Mercury Activates Phospholipase A2and Induces Formation of Arachidonic Acid Metabolites in Vascular Endothelial Cells

Abstract

Currently, mercury has been identified as a risk factor in cardiovascular diseases among humans. Here, we tested our hypothesis that mercury modulates the activity of the vascular endothelial cell (EC) lipid signaling enzyme phospholipase A2 (PLA2), which is an important player in the EC barrier functions. Monolayers of bovine pulmonary artery ECs (BPAECs) in culture, following labeling of membrane phospholipids with (3H)arachidonic acid (AA), were exposed to the inorganic form of mercury, mercury chloride, and the release of free AA (index of PLA2 activity) and formation of AA metabolites were determined by liquid scintillation counting and enzyme immunoassay, respectively. Mercury chloride significantly activated PLA2 in BPAECs in a dose-dependent (0 to 50 µM) and time-dependent (0 to 120 min) fashion. Metal chelators significantly attenuated mercury-induced PLA2 acti- vation, suggesting that cellular mercury-ligand interaction is required for the enzyme activation and that chelators are suitable blockers for mercury-induced PLA2 activation in ECs. Sulfhydryl (thiol-protective) agents, calcium chelating agents, and cPLA2-specific inhibitor also significantly attenuated the mercury- induced PLA2, suggesting the role of thiol and calcium in the activation of cPLA2 in BPAECs. Significant formation of AA metabolites, including the release of total prostaglandins, thromboxane B2, and 8-isoprostane, were observed in BPAECs following their exposure to mercury chloride.

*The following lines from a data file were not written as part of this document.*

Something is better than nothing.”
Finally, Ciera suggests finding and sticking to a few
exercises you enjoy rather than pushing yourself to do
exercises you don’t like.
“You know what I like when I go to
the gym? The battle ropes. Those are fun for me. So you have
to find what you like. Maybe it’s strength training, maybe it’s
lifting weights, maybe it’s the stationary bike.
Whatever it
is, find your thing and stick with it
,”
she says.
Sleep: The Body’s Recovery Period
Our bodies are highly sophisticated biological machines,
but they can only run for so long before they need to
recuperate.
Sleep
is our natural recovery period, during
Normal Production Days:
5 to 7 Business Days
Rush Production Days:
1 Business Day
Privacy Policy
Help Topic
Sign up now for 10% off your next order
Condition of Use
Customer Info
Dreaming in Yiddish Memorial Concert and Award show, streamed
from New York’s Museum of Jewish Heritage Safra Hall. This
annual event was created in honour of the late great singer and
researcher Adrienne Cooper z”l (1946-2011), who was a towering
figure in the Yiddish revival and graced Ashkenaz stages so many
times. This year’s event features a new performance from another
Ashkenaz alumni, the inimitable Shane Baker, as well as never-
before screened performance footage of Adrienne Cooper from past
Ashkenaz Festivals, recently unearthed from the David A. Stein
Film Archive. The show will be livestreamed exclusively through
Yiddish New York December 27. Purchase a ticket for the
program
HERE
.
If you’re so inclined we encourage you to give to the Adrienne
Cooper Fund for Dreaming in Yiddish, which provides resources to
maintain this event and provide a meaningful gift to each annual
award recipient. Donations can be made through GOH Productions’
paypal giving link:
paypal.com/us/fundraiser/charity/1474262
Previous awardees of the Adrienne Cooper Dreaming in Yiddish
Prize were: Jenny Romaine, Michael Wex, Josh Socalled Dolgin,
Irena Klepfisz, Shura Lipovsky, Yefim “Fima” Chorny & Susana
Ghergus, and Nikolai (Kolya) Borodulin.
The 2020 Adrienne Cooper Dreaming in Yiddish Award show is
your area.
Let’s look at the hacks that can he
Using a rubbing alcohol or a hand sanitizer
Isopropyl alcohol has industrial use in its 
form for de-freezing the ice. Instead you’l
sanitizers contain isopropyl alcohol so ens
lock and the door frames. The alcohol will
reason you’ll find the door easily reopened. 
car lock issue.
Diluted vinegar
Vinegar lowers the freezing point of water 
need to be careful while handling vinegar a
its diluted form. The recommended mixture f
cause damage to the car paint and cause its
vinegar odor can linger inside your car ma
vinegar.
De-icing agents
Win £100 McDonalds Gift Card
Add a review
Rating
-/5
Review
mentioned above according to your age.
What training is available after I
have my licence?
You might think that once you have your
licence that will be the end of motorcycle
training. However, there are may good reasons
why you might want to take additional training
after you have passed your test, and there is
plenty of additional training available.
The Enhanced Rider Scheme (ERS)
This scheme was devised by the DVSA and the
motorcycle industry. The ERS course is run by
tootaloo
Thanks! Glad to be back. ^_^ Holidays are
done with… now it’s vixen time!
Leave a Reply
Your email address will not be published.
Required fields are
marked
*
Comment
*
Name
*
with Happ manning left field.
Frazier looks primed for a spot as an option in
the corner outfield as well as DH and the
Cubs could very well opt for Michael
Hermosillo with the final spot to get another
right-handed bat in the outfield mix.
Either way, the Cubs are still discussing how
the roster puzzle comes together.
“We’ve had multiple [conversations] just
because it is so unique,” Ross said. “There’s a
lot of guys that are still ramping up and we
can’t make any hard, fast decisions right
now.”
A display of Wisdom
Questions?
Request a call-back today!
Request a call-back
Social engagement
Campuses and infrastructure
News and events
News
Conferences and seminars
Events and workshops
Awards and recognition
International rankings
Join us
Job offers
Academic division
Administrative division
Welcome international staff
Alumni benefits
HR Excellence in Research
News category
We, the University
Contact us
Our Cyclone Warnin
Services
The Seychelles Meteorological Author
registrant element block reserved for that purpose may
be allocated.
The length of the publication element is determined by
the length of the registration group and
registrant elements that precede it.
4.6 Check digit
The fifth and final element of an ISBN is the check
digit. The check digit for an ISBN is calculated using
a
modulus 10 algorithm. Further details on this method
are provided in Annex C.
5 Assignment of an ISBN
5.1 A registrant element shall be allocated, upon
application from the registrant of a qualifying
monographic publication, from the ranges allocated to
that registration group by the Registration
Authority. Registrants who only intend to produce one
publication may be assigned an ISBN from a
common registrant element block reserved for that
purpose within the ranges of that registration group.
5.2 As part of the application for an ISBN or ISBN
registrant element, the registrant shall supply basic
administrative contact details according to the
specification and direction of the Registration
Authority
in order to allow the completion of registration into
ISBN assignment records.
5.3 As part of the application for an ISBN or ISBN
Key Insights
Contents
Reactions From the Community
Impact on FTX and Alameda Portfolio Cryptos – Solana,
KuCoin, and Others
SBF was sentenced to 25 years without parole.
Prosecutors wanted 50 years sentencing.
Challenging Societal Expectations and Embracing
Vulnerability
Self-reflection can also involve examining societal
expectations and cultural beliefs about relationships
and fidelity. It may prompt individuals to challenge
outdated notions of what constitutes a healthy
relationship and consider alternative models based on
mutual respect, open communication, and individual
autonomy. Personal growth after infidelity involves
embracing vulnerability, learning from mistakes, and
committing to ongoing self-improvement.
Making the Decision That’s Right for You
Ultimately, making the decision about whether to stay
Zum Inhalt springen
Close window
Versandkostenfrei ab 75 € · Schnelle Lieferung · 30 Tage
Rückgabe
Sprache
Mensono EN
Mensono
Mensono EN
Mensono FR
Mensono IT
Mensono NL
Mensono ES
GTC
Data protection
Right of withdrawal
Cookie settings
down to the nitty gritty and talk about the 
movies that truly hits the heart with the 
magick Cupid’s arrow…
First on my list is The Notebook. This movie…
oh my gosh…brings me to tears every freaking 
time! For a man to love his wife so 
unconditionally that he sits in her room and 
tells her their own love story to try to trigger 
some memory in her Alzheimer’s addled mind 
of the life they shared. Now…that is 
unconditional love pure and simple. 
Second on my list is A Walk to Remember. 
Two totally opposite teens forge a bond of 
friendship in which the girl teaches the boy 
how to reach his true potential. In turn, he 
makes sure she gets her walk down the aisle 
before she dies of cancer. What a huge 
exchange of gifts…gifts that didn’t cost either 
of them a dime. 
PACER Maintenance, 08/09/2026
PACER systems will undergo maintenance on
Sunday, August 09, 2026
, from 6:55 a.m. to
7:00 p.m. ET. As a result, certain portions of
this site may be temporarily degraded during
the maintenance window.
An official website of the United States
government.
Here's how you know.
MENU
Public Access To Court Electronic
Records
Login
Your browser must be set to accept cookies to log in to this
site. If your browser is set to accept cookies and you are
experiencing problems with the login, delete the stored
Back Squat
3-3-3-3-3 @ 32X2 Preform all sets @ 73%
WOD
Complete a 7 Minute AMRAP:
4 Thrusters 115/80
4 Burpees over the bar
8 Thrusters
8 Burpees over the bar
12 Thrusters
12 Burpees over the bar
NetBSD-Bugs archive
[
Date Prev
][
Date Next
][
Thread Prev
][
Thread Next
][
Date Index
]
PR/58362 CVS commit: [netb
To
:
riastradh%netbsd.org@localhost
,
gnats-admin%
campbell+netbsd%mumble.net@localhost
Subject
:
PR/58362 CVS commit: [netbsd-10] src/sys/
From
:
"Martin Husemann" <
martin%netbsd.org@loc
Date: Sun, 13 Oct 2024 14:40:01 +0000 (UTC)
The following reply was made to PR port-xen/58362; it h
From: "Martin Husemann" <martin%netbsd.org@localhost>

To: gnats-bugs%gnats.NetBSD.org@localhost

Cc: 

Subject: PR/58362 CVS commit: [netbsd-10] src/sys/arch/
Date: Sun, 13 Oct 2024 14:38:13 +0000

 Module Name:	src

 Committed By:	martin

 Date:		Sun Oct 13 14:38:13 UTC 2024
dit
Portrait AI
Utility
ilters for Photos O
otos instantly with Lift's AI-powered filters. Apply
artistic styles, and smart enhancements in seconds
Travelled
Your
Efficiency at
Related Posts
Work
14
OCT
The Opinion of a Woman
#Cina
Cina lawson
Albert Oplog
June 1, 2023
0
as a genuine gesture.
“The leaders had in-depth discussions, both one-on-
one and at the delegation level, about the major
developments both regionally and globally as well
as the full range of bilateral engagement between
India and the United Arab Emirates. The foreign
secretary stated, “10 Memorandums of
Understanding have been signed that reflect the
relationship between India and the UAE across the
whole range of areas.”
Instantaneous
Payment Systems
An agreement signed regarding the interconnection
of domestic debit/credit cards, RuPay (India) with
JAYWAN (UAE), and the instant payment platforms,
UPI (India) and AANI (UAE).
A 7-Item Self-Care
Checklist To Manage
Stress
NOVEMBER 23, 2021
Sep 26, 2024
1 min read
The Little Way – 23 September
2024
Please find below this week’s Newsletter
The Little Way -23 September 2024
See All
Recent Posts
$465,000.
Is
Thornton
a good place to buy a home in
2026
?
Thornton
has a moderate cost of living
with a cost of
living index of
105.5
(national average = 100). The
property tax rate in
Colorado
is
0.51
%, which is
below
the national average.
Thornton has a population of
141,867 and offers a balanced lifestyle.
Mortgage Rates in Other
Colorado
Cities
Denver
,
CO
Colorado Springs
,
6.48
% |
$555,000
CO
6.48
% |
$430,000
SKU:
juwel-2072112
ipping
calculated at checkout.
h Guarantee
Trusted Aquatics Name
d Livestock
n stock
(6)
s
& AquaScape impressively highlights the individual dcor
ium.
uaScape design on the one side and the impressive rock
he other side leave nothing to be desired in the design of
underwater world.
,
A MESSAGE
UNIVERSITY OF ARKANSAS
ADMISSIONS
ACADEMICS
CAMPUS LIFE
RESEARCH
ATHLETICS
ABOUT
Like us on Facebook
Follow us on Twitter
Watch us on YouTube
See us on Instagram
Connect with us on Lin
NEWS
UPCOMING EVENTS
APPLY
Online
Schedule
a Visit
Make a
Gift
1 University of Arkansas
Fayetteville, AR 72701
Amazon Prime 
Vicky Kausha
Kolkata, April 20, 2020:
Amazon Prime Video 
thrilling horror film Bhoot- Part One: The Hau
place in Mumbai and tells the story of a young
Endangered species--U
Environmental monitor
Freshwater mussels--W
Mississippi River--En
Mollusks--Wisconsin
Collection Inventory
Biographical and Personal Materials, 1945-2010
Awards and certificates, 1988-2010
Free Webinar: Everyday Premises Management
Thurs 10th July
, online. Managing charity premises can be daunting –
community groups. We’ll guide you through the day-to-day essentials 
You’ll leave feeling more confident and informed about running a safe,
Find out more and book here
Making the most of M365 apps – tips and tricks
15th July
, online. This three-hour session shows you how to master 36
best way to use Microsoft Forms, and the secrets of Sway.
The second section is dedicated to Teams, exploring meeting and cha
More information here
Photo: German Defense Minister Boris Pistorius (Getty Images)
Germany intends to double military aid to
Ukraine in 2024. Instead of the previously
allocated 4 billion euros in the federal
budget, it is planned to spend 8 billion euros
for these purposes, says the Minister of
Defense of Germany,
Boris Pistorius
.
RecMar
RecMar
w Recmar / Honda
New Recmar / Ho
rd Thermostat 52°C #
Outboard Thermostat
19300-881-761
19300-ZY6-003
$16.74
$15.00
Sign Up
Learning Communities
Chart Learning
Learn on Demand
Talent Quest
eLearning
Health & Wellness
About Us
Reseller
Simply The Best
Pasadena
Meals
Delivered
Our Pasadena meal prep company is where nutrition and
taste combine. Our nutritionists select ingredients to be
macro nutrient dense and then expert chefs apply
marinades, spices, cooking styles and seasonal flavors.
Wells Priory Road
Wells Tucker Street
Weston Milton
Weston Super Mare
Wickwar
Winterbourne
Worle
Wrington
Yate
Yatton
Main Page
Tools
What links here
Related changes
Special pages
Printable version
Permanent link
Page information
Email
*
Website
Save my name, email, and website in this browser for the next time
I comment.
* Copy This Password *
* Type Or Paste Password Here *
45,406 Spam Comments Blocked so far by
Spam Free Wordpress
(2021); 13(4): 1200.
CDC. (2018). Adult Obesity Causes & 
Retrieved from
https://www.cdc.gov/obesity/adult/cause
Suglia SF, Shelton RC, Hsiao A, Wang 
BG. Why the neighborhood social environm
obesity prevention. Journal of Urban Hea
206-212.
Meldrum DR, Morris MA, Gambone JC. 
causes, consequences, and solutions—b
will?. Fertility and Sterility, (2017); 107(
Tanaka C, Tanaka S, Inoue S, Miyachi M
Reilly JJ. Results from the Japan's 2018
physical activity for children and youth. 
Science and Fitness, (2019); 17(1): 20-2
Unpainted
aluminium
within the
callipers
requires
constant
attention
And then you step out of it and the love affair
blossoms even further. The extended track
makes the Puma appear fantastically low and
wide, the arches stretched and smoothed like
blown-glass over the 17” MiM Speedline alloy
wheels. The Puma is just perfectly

Mercury chloride induced cytotoxicity as observed by the altered cell morphology and enhanced trypan blue uptake, which was attenuated by the cPLA2 inhibitor AACOCF3. The results of this study revealed that inorganic mercury-induced PLA2 activation through the thiol and calcium signaling and the formation of bioactive AA metabolites further demonstrated the association of PLA2 with the cytotoxicity of mercury in ECs. Overall, the results of the current study underscore the importance of PLA2 signaling in mercury-induced endothelial dysfunctions.